I mean, really, what man ever actually poses like the guys in these ads? But they're ideal, urban and urbane men. They model an identity that many men feel they must strive to achieve.
Everywhere we turn -- in the cradle, in the family, at school, at work, in the media -- men and women are taught how to behave differently from one another. We're taught how to walk, how to hold our limbs, how to hold the very muscles of our faces.
We get pretty anxious about it all. What man hasn't felt anxious at some point that he's not measuring up as a man? What woman hasn't at some point felt anxious that she's not feminine enough?
As we try to get it "right," we end up practising in front of mirrors, carefully choosing our clothes, modulating the pitch of our voices, faking our interests... all as a kind of constant rehearsal or performance of masculinity or femininity. We all fail, at least some of the time.
People get very hung up on maintaining their femininity...
... or their masculinity.
Pose like this if you're a boy.
Pose like this if you're a girl.
In academia, we call all this "rehearsing masculinity." If gender (masculine or feminine) really were naturally associated with biological sex (male or female), would we have to work so hard to get it right? Would culture have to condemn gender rebels so much? Would parents have to "correct" their children's behaviour so much?
If it's so natural, why do have to practise, rehearse, and perform it?
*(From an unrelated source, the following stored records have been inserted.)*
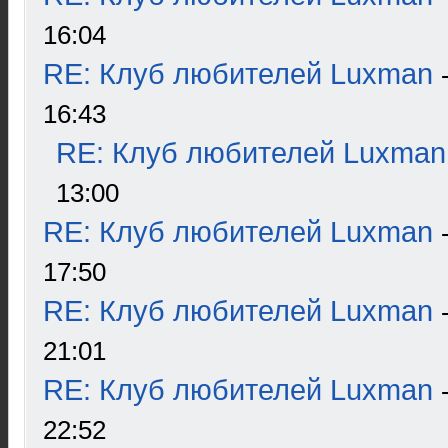
16:04
RE: Клуб любителей Luxman
16:43
RE: Клуб любителей Luxman
13:00
RE: Клуб любителей Luxman
17:50
RE: Клуб любителей Luxman
21:01
RE: Клуб любителей Luxman
22:52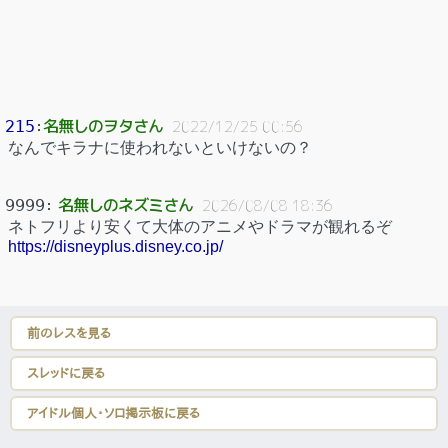
名無しのヲタさん
215
：
2022/12/25 00:56
なんでキラナに使われないといけないの？
名無しのネズミさん
9999
：
2026/08/08 18:36
ネトフリより安くて大体のアニメやドラマが観れるぞ
https://disneyplus.disney.co.jp/
前のレスを見る
スレッドに戻る
アイドル個人・ソロ掲示板に戻る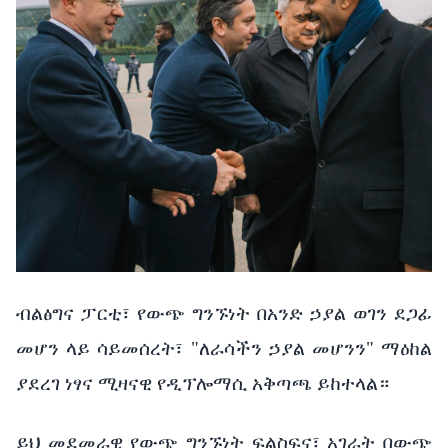
ብልፅግና ፓርቲ፣ የውጭ ግንኙነት በአንድ ኃያል ወገን ደጋፊ
መሆን ላይ ሳይመሰረት፣ "ለራሳችን ኃያል መሆንን" ማዕከል
ያደረገ ነፃና ሚዛናዊ የዲፕሎማሲ አቅጣጫ ይከተላል።
ይህ መደመራዊ የውጭ ግንኙነት ፍልስፍና፣ አገራት በውጭ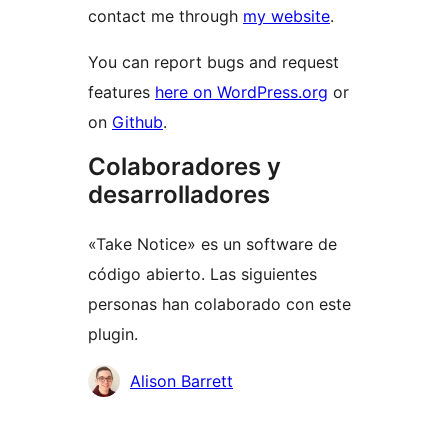
contact me through
my website
.
You can report bugs and request
features
here on WordPress.org
or
on
Github
.
Colaboradores y
desarrolladores
«Take Notice» es un software de
código abierto. Las siguientes
personas han colaborado con este
plugin.
Colaboradores
Alison Barrett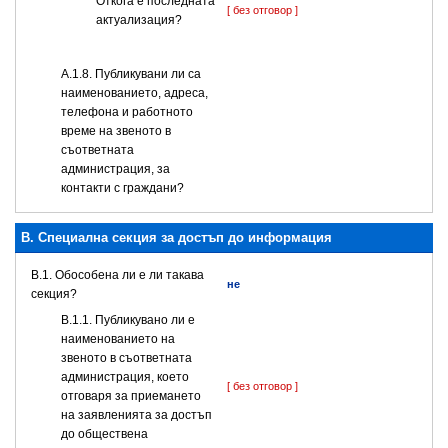
Откога е последната
[ без отговор ]
актуализация?
А.1.8. Публикувани ли са
наименованието, адреса,
телефона и работното
време на звеното в
съответната
администрация, за
контакти с граждани?
B. Специална секция за достъп до информация
В.1. Обособена ли е ли такава
не
секция?
В.1.1. Публикувано ли е
наименованието на
звеното в съответната
администрация, което
[ без отговор ]
отговаря за приемането
на заявленията за достъп
до обществена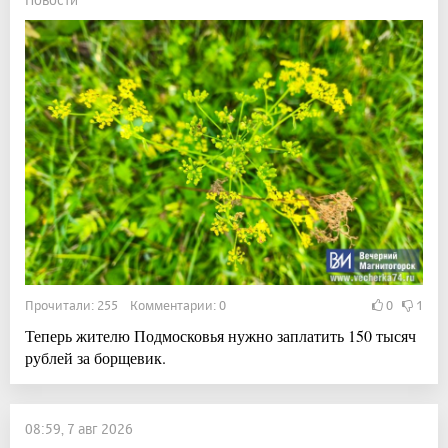
Прочитали: 255 Комментарии: 0
0
1
Теперь жителю Подмосковья нужно заплатить 150 тысяч
рублей за борщевик.
08:59, 7 авг 2026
|This is my pain face. I think of it as the authentic me. Funny how others see me as sunny and positive.|
It's too stressful to get all hung up on gender. So screw it. Fuck with gender!
Let's all stop being anxious, lighten up, and play with gender instead.
As for me, I'm buying Beau an engagement ring! Who says I can't?
So be whoever you really are.
A little bit butch.
And a little bit femme.
And a whole lot of exactly who you really are -- whoever that may be.
(I'm joining the dress-up fun at Visible Mondays at Not Dead Yet.)